● **Records to process**:
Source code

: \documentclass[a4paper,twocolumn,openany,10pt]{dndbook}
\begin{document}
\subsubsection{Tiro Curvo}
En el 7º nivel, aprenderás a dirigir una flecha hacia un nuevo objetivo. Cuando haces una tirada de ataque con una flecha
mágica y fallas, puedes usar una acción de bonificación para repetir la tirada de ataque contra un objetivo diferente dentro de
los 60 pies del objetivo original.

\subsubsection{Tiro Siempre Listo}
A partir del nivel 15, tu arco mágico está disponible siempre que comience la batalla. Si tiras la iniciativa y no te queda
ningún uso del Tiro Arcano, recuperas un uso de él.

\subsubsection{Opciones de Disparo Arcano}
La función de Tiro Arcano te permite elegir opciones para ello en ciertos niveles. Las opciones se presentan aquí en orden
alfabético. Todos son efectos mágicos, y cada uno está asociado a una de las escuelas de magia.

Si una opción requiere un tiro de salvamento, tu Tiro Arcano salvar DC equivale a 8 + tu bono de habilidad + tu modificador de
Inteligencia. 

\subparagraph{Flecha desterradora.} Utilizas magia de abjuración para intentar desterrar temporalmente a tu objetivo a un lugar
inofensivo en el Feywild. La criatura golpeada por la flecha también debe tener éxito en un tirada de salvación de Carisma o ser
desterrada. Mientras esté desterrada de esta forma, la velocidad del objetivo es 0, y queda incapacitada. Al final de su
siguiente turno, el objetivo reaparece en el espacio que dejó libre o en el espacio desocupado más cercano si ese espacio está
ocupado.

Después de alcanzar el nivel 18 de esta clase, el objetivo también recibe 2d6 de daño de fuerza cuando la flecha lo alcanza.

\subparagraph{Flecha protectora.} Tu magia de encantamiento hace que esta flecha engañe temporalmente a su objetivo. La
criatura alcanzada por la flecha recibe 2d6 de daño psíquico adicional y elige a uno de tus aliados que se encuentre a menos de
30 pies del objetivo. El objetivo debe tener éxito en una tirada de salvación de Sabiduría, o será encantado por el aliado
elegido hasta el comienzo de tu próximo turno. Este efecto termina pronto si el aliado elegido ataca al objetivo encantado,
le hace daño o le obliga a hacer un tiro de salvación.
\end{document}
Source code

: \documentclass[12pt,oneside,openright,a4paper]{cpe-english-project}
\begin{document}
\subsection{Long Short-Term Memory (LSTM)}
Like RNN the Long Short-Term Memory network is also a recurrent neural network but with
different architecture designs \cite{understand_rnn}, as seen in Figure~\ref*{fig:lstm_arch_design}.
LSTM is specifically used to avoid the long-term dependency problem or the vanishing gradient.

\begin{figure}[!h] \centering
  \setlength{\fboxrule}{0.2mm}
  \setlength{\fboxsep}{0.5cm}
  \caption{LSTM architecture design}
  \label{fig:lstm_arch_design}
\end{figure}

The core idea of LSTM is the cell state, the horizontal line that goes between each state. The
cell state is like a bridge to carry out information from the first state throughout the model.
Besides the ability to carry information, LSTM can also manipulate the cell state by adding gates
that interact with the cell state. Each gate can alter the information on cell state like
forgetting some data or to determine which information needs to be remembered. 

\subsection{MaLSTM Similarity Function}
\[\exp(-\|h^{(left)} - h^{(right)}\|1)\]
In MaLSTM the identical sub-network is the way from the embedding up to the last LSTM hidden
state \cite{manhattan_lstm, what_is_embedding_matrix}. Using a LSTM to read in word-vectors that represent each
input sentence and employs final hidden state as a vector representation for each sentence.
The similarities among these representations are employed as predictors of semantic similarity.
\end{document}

● **What this task involves**: Every line of the material should come back unchanged.

● **Answer to this exercise**:
Source code

: \documentclass[a4paper,twocolumn,openany,10pt]{dndbook}
\begin{document}
\subsubsection{Tiro Curvo}
En el 7º nivel, aprenderás a dirigir una flecha hacia un nuevo objetivo. Cuando haces una tirada de ataque con una flecha
mágica y fallas, puedes usar una acción de bonificación para repetir la tirada de ataque contra un objetivo diferente dentro de
los 60 pies del objetivo original.

\subsubsection{Tiro Siempre Listo}
A partir del nivel 15, tu arco mágico está disponible siempre que comience la batalla. Si tiras la iniciativa y no te queda
ningún uso del Tiro Arcano, recuperas un uso de él.

\subsubsection{Opciones de Disparo Arcano}
La función de Tiro Arcano te permite elegir opciones para ello en ciertos niveles. Las opciones se presentan aquí en orden
alfabético. Todos son efectos mágicos, y cada uno está asociado a una de las escuelas de magia.

Si una opción requiere un tiro de salvamento, tu Tiro Arcano salvar DC equivale a 8 + tu bono de habilidad + tu modificador de
Inteligencia. 

\subparagraph{Flecha desterradora.} Utilizas magia de abjuración para intentar desterrar temporalmente a tu objetivo a un lugar
inofensivo en el Feywild. La criatura golpeada por la flecha también debe tener éxito en un tirada de salvación de Carisma o ser
desterrada. Mientras esté desterrada de esta forma, la velocidad del objetivo es 0, y queda incapacitada. Al final de su
siguiente turno, el objetivo reaparece en el espacio que dejó libre o en el espacio desocupado más cercano si ese espacio está
ocupado.

Después de alcanzar el nivel 18 de esta clase, el objetivo también recibe 2d6 de daño de fuerza cuando la flecha lo alcanza.

\subparagraph{Flecha protectora.} Tu magia de encantamiento hace que esta flecha engañe temporalmente a su objetivo. La
criatura alcanzada por la flecha recibe 2d6 de daño psíquico adicional y elige a uno de tus aliados que se encuentre a menos de
30 pies del objetivo. El objetivo debe tener éxito en una tirada de salvación de Sabiduría, o será encantado por el aliado
elegido hasta el comienzo de tu próximo turno. Este efecto termina pronto si el aliado elegido ataca al objetivo encantado,
le hace daño o le obliga a hacer un tiro de salvación.
\end{document}
Source code

: \documentclass[12pt,oneside,openright,a4paper]{cpe-english-project}
\begin{document}
\subsection{Long Short-Term Memory (LSTM)}
Like RNN the Long Short-Term Memory network is also a recurrent neural network but with
different architecture designs \cite{understand_rnn}, as seen in Figure~\ref*{fig:lstm_arch_design}.
LSTM is specifically used to avoid the long-term dependency problem or the vanishing gradient.

\begin{figure}[!h] \centering
  \setlength{\fboxrule}{0.2mm}
  \setlength{\fboxsep}{0.5cm}
  \caption{LSTM architecture design}
  \label{fig:lstm_arch_design}
\end{figure}

The core idea of LSTM is the cell state, the horizontal line that goes between each state. The
cell state is like a bridge to carry out information from the first state throughout the model.
Besides the ability to carry information, LSTM can also manipulate the cell state by adding gates
that interact with the cell state. Each gate can alter the information on cell state like
forgetting some data or to determine which information needs to be remembered. 

\subsection{MaLSTM Similarity Function}
\[\exp(-\|h^{(left)} - h^{(right)}\|1)\]
In MaLSTM the identical sub-network is the way from the embedding up to the last LSTM hidden
state \cite{manhattan_lstm, what_is_embedding_matrix}. Using a LSTM to read in word-vectors that represent each
input sentence and employs final hidden state as a vector representation for each sentence.
The similarities among these representations are employed as predictors of semantic similarity.
\end{document}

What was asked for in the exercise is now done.